To mark International Women’s Day, Hartree Centre Data Scientist, Simon Goodchild writes a blog post to celebrate the work of a pioneering epidemiologist and doctor Janet Lane-Claypon. At the time of writing the post, Simon was studying medical statistics for the first time as part of a statistical society diploma and was surprised to have not previously heard about a woman who had invented two of the key techniques he was learning about!
How do you know that your treatment actually works?
How do you know whether something in the environment may impact upon your health?
These are some of the most basic and most important questions in medicine and epidemiology. Getting good answers is vital, and nowadays there are established procedures for finding sensible answers. Several of these can be traced back to the under-recognised work of Janet Lane-Claypon in the early part of the 20th century.
In 1907, Lane-Claypon was working at the Institute of Preventative Medicine in London, investigating the growth of babies. She was ideally placed to investigate work of this nature, having been a brilliant student at the London School of Medicine for Women (the last bit is rather a sign of the times), starting in 1898 and earning academic distinction that included both M.D. and Ph.D. degrees. She looked at whether it was better for a baby’s growth to feed them cow’s milk or human milk. Lane-Claypon approached this by finding comparable groups of infants, some who had been fed cows’ milk and some who had been breast-fed, and studied the differences between their weight.
This may seem obvious to us now, but at the time it was a new way of solving problems. Lane-Claypon’s study is one of the very first examples of a cohort study – comparing reasonably sized groups of similar people to try and determine the size of an effect.
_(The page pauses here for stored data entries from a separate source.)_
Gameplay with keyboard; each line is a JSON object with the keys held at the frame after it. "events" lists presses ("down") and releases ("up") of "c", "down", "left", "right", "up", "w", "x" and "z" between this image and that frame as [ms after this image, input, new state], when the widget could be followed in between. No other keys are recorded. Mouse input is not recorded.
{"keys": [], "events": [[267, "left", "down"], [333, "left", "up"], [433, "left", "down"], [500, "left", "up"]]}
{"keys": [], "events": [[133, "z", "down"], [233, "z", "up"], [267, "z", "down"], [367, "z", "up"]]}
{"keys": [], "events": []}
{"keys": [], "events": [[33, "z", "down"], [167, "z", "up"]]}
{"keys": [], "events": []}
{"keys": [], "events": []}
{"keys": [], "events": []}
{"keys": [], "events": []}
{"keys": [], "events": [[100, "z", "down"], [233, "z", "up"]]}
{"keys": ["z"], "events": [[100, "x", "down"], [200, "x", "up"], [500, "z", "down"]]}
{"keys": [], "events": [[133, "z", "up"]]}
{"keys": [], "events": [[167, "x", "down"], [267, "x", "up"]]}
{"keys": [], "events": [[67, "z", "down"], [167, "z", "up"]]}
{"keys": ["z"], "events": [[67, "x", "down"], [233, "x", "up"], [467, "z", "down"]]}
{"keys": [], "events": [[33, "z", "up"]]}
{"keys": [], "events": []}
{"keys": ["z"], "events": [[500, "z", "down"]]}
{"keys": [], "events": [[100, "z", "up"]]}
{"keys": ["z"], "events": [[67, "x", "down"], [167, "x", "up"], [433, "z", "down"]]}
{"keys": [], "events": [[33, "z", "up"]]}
In this case, she travelled to Berlin, where a charitable fund was paying for consultations for newborn babies. She was able to obtain data about the weights of 300 babies who had been breast-fed and 204 who had been fed cows’ milk, and analysed this to determine whether either was more effective.
Her final report was a careful, detailed examination of the data which was pioneering in a number of ways. From a simple plot of the mean weight of the two groups over time, it appeared that breast-fed babies gained weight more quickly, but she was careful to investigate all the possible causes for this observation. First, she looked at whether the result was simply due to chance, something she describes as sampling error. To do this she used what is now known as a two-sample z-test, which compares the difference between the two means to the expected variation, which can be measured from the standard deviations of the two samples. If the difference is larger than expected due to chance variation, then it is likely to be significant.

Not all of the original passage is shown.